AFP reports: The international community is not doing enough to help resolve the Syrian crisis, Turkish President Abdullah Gul said Tuesday as he urged an orderly transition to democracy.
“The international community as whole has so far performed poorly in providing an effective response to the crisis at hand,” Gul said in a public address following the NATO summit in Chicago.
Gul said Turkey is doing “all it can to alleviate the suffering of the Syrian people,” including hosting close to 25,000 Syrians who “fled from the regime’s campaign of violence.”
He deplored the fact that “scores of people are dying in pursuit of their rights and dignity” in Syria and said it is the responsibility of the international community to support the Syrian people’s journey to democracy.
“The six-point Annan Plan might still be the last chance for an orderly transition in Syria if it is urgently implemented in all its aspects, including an effective ceasefire, free political activity and exercise of democratic rights,” Gul told the Chicago Council on Global Affairs.
“Once this is achieved, I believe a relatively peaceful political transition can be reached in Syria.”
Turkey is “highly concerned” about nuclear proliferation and continues to call for the establishment of a “weapons of mass destruction free zone” which would include both Iran and Israel, Gul said.

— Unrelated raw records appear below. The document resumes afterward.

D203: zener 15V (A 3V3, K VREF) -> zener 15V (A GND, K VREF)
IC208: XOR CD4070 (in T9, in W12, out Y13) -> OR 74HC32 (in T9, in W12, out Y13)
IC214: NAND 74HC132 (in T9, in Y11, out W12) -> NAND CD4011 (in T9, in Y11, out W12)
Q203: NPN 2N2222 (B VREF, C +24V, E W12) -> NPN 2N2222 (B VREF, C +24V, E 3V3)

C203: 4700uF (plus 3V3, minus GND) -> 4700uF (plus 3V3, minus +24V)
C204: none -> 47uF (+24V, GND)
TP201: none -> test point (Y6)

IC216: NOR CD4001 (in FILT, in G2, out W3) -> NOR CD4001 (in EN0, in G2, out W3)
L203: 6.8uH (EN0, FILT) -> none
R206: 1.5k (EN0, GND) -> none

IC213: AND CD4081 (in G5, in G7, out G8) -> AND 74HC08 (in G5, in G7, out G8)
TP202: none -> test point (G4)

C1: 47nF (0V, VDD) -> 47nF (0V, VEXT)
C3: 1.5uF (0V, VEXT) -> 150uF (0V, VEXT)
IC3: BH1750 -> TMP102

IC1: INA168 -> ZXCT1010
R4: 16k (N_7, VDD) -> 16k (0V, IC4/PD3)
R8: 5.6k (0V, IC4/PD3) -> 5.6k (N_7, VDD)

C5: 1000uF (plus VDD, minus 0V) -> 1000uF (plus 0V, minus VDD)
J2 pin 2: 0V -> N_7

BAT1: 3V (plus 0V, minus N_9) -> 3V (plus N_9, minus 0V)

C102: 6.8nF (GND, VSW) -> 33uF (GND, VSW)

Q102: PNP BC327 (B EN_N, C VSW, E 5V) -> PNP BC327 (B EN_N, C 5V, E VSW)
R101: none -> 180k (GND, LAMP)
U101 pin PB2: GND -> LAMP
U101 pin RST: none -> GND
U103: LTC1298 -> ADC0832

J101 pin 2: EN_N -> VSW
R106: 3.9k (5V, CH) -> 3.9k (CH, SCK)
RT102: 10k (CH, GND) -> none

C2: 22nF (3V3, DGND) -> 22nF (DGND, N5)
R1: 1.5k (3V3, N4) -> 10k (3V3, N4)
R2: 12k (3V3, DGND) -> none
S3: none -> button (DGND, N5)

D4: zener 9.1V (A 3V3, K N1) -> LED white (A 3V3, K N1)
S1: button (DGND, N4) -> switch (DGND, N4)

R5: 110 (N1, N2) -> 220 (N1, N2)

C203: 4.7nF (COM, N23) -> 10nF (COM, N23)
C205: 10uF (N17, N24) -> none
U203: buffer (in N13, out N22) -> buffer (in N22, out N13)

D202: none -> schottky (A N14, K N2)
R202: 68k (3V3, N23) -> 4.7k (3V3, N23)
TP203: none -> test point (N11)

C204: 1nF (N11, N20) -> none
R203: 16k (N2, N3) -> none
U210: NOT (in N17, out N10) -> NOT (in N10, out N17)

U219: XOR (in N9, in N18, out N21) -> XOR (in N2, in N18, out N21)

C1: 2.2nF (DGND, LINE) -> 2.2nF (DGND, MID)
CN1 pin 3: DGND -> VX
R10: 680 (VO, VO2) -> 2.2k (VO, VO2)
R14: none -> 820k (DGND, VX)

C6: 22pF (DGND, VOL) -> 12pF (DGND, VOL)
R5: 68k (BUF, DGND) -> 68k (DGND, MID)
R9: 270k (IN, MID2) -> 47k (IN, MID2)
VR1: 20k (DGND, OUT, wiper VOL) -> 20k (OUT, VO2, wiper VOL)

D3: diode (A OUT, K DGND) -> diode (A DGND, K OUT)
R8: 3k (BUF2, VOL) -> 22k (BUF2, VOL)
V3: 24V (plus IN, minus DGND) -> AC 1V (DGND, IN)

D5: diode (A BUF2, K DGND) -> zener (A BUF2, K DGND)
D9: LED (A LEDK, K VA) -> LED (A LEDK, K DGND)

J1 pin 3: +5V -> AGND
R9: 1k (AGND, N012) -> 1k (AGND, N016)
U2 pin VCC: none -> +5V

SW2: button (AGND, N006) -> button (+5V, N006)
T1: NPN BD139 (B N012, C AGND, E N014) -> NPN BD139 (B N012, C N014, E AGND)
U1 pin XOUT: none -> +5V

The Associated Press reports: United States and NATO officials say the North Atlantic alliance has no intention of intervening militarily to quell violence in Syria.
NATO Secretary-General Anders Fogh Rasmussen and U.S. Ambassador to NATO Ivo Daalder said members of the alliance continue to seek ways to pressure Syrian President Bashar Assad’s regime so it abides by a peace plan brokered by special envoy Kofi Annan.
Reuters reports: U.N. Secretary-General Ban Ki-moon expressed concern on Monday that violence from the 14-month conflict in Syria could spread to neighbouring Lebanon, and reiterated his fear that the Syrian violence may erupt into a full-scale civil war.
In a readout of a meeting between Ban and new French President Francois Hollande on the sidelines of the NATO summit in Chicago, the U.N. press office wrote that Ban said the world is at “a pivotal moment in the search for a peaceful settlement to the crisis.”
Ban was “extremely troubled about the risk of an all-out civil war (in Syria) and was concerned about the outbreak of related violence in Lebanon,” the U.N. statement said.